Does it seem like all of your friends are sharing their pregnancy announcements or plans to adopt? Have you already picked out your baby names or maybe you are already casually browsing the baby section of Walmart? Whatever the reason, you are wondering, “Am I ready to have a baby?” Find out if you show the signs that indicate you are ready… cough cough according to the internet. Because the internet has all the answers, am I right?
- You are okay with less “me time” because let's be honest babies are needy AF.
Be prepared to never go to the bathroom privately by yourself again. It is no longer just you looking out for yourself. You have a whole new life to take care of and provide for – Oh man, even saying that seems like a lot of pressure.
- The thought of baby expenses (& child expenses– because they do grow up) doesn’t make you want to curl up in a ball and cry.
Okay listen, people always say “You will never be financially ready to have a baby” but if you plan early and talk openly with your partner about your financial goals, you can go ahead and throw that quote right out the window.

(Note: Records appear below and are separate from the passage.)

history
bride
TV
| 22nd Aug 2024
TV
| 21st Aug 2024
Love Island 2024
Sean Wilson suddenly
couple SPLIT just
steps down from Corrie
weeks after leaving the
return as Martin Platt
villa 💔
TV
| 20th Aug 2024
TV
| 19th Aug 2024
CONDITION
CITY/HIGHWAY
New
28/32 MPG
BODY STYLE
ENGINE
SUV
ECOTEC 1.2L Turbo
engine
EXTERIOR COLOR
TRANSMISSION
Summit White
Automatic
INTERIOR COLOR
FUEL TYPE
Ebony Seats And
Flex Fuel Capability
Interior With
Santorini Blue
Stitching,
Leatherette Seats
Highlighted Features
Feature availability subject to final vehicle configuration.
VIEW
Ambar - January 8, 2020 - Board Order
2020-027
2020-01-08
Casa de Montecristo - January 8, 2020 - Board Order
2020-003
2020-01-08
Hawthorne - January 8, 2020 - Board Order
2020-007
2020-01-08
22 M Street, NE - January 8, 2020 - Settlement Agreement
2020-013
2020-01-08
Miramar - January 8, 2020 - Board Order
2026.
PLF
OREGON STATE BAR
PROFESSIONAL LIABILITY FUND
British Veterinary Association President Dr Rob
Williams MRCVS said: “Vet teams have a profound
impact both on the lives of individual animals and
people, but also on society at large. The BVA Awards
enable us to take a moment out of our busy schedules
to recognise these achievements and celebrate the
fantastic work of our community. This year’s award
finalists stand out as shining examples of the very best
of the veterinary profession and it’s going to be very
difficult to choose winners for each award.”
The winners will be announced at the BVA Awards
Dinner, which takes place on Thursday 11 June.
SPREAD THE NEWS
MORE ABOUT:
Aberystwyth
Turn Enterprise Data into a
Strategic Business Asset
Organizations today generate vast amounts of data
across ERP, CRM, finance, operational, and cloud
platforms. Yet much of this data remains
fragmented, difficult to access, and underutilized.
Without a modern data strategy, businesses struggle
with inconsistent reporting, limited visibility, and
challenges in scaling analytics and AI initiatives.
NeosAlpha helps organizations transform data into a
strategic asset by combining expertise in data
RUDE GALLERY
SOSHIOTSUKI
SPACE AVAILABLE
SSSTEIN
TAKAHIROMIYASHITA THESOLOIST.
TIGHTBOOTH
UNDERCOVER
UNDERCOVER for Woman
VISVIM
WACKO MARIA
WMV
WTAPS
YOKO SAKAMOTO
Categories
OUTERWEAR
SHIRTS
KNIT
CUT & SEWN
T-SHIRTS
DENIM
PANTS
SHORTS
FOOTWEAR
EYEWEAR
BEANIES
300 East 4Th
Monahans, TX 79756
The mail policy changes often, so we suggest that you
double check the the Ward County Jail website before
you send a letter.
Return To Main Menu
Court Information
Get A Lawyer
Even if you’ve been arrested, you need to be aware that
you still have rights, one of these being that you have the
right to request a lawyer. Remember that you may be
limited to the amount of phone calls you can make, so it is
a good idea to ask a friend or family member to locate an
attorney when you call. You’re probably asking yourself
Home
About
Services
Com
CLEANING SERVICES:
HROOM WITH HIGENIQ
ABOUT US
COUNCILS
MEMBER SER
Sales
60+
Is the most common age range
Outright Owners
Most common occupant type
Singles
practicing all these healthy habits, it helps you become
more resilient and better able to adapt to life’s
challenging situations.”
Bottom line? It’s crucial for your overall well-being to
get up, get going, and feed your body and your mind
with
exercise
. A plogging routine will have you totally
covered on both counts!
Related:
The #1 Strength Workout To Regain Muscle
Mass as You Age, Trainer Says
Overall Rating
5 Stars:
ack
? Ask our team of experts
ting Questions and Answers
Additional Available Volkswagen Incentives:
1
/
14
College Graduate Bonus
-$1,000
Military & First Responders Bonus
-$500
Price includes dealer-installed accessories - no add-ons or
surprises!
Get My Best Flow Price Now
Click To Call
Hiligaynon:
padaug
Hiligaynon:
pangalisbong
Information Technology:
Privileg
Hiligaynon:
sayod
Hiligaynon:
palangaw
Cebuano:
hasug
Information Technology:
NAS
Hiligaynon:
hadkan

- You have done your homework and know your job’s parental leave policy.
This may seem a little far out to think about but again this is an important step when planning to have a baby!

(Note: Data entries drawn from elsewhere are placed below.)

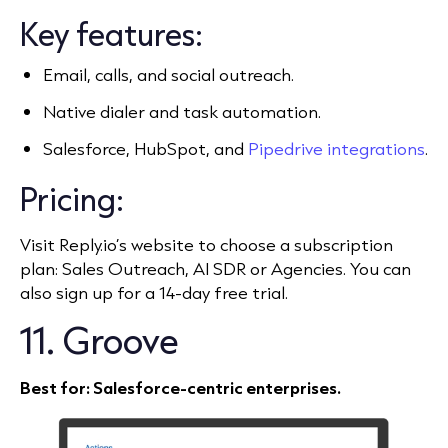
Key features:
Email, calls, and social outreach.
Native dialer and task automation.
Salesforce, HubSpot, and
Pipedrive integrations
.
Pricing:
Visit Reply.io’s website to choose a subscription
plan: Sales Outreach, AI SDR or Agencies. You can
also sign up for a 14-day free trial.
11. Groove
Best for: Salesforce‑centric enterprises.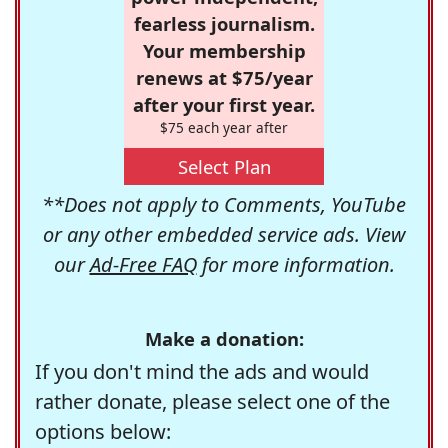
fearless journalism.
Your membership
renews at $75/year
after your first year.
$75 each year after
Select Plan
**Does not apply to Comments, YouTube
or any other embedded service ads. View
our
Ad-Free FAQ
for more information.
Make a donation:
If you don't mind the ads and would
rather donate, please select one of the
options below: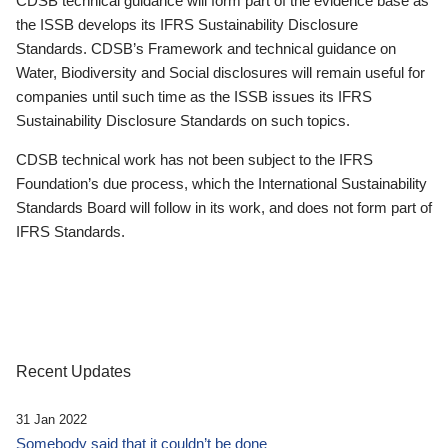
CDSB technical guidance will form part of the evidence base as
the ISSB develops its IFRS Sustainability Disclosure
Standards. CDSB’s Framework and technical guidance on
Water, Biodiversity and Social disclosures will remain useful for
companies until such time as the ISSB issues its IFRS
Sustainability Disclosure Standards on such topics.
CDSB technical work has not been subject to the IFRS
Foundation’s due process, which the International Sustainability
Standards Board will follow in its work, and does not form part of
IFRS Standards.
Recent Updates
31 Jan 2022
Somebody said that it couldn’t be done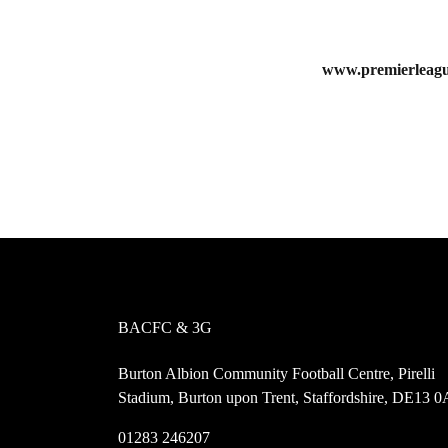
www.premierleagu
BACFC & 3G
Burton Albion Community Football Centre, Pirelli
Stadium, Burton upon Trent, Staffordshire, DE13 
01283 246207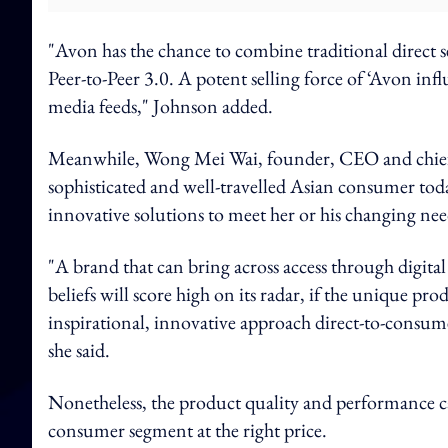
"Avon has the chance to combine traditional direct se
Peer-to-Peer 3.0. A potent selling force of ‘Avon infl
media feeds," Johnson added.
Meanwhile, Wong Mei Wai, founder, CEO and chief c
sophisticated and well-travelled Asian consumer tod
innovative solutions to meet her or his changing nee
"A brand that can bring across access through digital
beliefs will score high on its radar, if the unique p
inspirational, innovative approach direct-to-consum
she said.
Nonetheless, the product quality and performance c
consumer segment at the right price.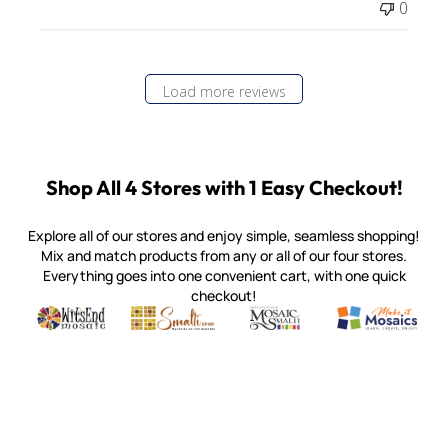
0
Load more reviews
Shop All 4 Stores with 1 Easy Checkout!
Explore all of our stores and enjoy simple, seamless shopping!
Mix and match products from any or all of our four stores.
Everything goes into one convenient cart, with one quick
checkout!
Quality mosaic materials & tools from around the world
Perdomo Mexican Smalti, Gold, Tortillas & More
Handcrafted Italian Orsoni Sma
Make it Mosai
Witsend Mosaic
Smalti
Mosaic Smalti
Make It M
MOSAIC SMALTI
(920) 822-7666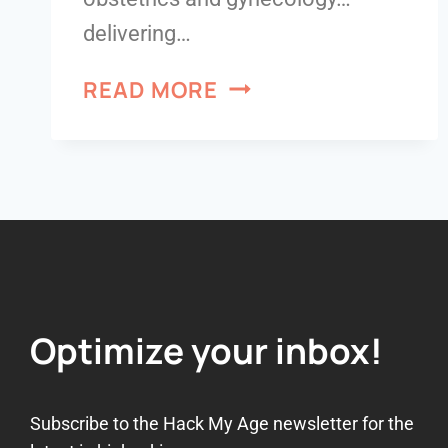
delivering…
READ MORE
Optimize your inbox!
Subscribe to the Hack My Age newsletter for the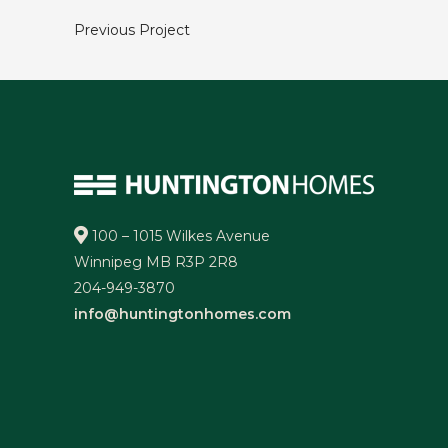
Previous Project
100 – 1015 Wilkes Avenue
Winnipeg MB R3P 2R8
204-949-3870
info@huntingtonhomes.com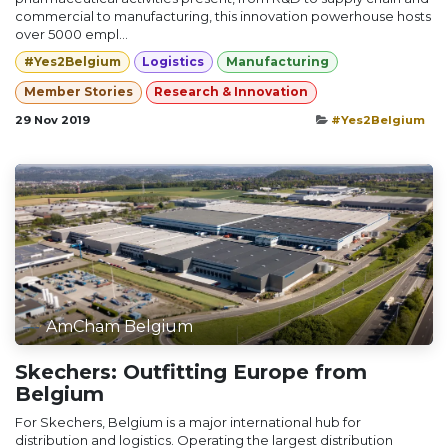
commercial to manufacturing, this innovation powerhouse hosts
over 5000 empl...
#Yes2Belgium
Logistics
Manufacturing
Member Stories
Research & Innovation
29 Nov 2019
#Yes2Belgium
AmCham Belgium
Skechers: Outfitting Europe from
Belgium
For Skechers, Belgium is a major international hub for
distribution and logistics. Operating the largest distribution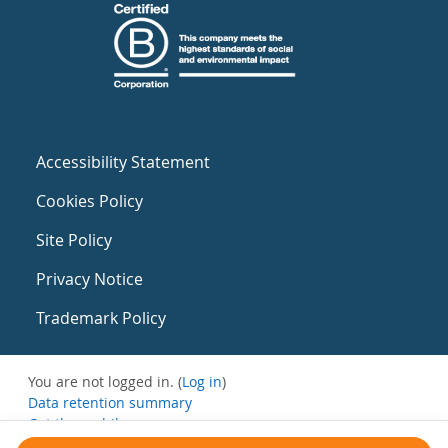
Accessibility Statement
Cookies Policy
Site Policy
Privacy Notice
Trademark Policy
You are not logged in. (
Log in
)
Data retention summary
Get the mobile app
Switch to the standard theme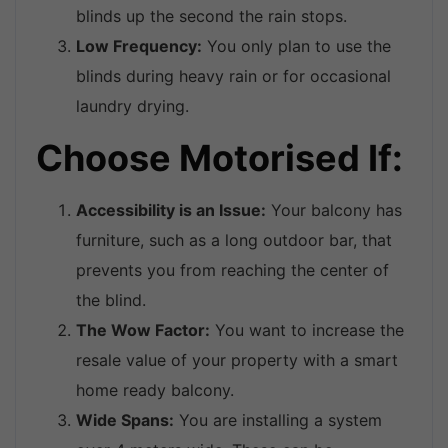
blinds up the second the rain stops.
Low Frequency:
You only plan to use the
blinds during heavy rain or for occasional
laundry drying.
Choose Motorised If:
Accessibility is an Issue:
Your balcony has
furniture, such as a long outdoor bar, that
prevents you from reaching the center of
the blind.
The Wow Factor:
You want to increase the
resale value of your property with a smart
home ready balcony.
Wide Spans:
You are installing a system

- You have worked out the big kinks in your relationship.*if applicable.
Because babies do not solve relationship problems. Let's repeat this a little louder for those in the back, babies DO NOT solve relationship problems.
- You have a secret BABY ROOM IDEAS board on Pinterest.
We see you and it’s not a secret hunny. We’ve been there too.
- You find an excuse to bring up baby talk every time you can.
"So what does everyone think about circumcision?"
- This may be obvious, but you actually like kids.
Again this may seem like a no-brainer but when you become a parent, you are not only signing up for your own kid. You are signing up for everyone’s kid in the neighbourhood, on the soccer team, and in the classroom.
- You are an up-all-nighter and an early riser.
You have accepted the fact that you will be a zombie for the rest of your life. No no, just kidding… well only a little.
- You can successfully clean up the dog poop from the backyard without gagging.
This is a huge win and should be celebrated. After all who knows when you will answer the door with poop on your face.
Enough said. You don’t need to explain yourself – if you know, you know.
If we are all going to be completely honest, no list on the internet will tell you when you are ready. You will just know. It’s your body, your family, and your choice when you choose to have a baby. Don’t ever let anyone tell you otherwise.